Option two would replace the electro-hydraulic equipment and controls with an all-electric alternative. This, Riviere admits, is a few years off, both in technology application and in overall industry acceptance.

Confidence boost

But the trend is under way, and Total is betting heavily on the subsea electronics. The company helped boost confidence in subsea electronics with last year’s successful start-up of the K5F3 well in the Dutch sector of the North Sea, billed as the industry’s first all-electric subsea well.

Total has said the all-electric subsea alternative will allow development of deep-water satellite fields in West Africa and subsea-to-shore fields in the North Sea. “We believe the future of subsea is all-electric,” Riviere says.

An all-electric development strategy at Laggan-Tormore would have required the umbilical to include an electric power and fibre optic cable, but the diameter of the umbilical would be reduced to 3.6 inches with the elimination of hydraulic power channels.

That in turn would mean the umbilical could be installed in a single length. The all-electric option would bring capex down by another 4%.

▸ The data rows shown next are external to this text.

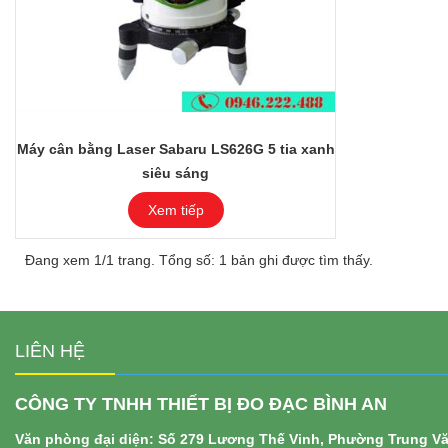
Máy cân bằng Laser Sabaru LS626G 5 tia xanh
siêu sáng
Xem tiếp
Đang xem 1/1 trang. Tổng số: 1 bản ghi được tìm thấy.
LIÊN HỆ
CÔNG TY TNHH THIẾT BỊ ĐO ĐẠC BÌNH AN
Văn phòng đại diện: Số 279 Lương Thế Vinh, Phường Trung V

“We can work on the size of the template, reduce the weight of the jumpers, but that saves a few million,” Riviere says.

More dramatic measures, such as all-electric subsea infrastructure, will be necessary to reach Total’s ambitious capex reduction goals.

A further step would eliminate the second production line.

“We have two 18-inch production lines because want to do pigging,” he says. The conventional loop system enables frequent pigging but is costly with long deep-water tiebacks such as Laggan-Tormore.

Option three calls for a single production line. “But in order to pig the line we need to install a subsea pig launcher that can launch a pig every three months,” Riviere says.

The technology is not in place today but Total has been working with National Oilwell Varco to develop a fully automatic subsea pig launcher that can store multiple pigs on the seabed. NOV hopes to bring the system to the market in 2018.

Option three eliminates one production line and one pig catcher, but savings are offset somewhat by the cost of the subsea automatic pig launcher and the operational constraints of a single production line, which would become more pronounced as the field ages, he says.

In the short term, however, the strategy would bring the capex facilities cost down an additional 7%, to 77% of Laggan-Tormore’s actual cost.

Riviere’s final tweak to the Laggan-Tormore layout involves subsea chemical storage. The technology is in development for oilfields but could be applied in gas fields, he says.

It will be some time before subsea chemical storage is ready for field tests, he notes.

Like the subsea automatic pig launcher, subsea chemical storage is a nascent technology NOV acquired in the 2016 purchase of Kongsberg Oil & Gas Technologies’ subsea division.

Swapping out subsea storage tanks will pose less risk to the environment than delivering chemicals through an umbilical from a supply vessel, Riviere says.

The technology will not save on subsea production system costs but capex for an option four that includes the technology still comes in at 79% of the base case scheme, a saving of more than 20%.

That is a big step toward Total’s capex cost-cutting goal and a worthy target for the industry at large.

“These are the kind of studies we are producing and presenting at conferences,” Riviere says.

“We want to share with partners, competitors and contractors. We have to bring down costs and make these projects more profitable.”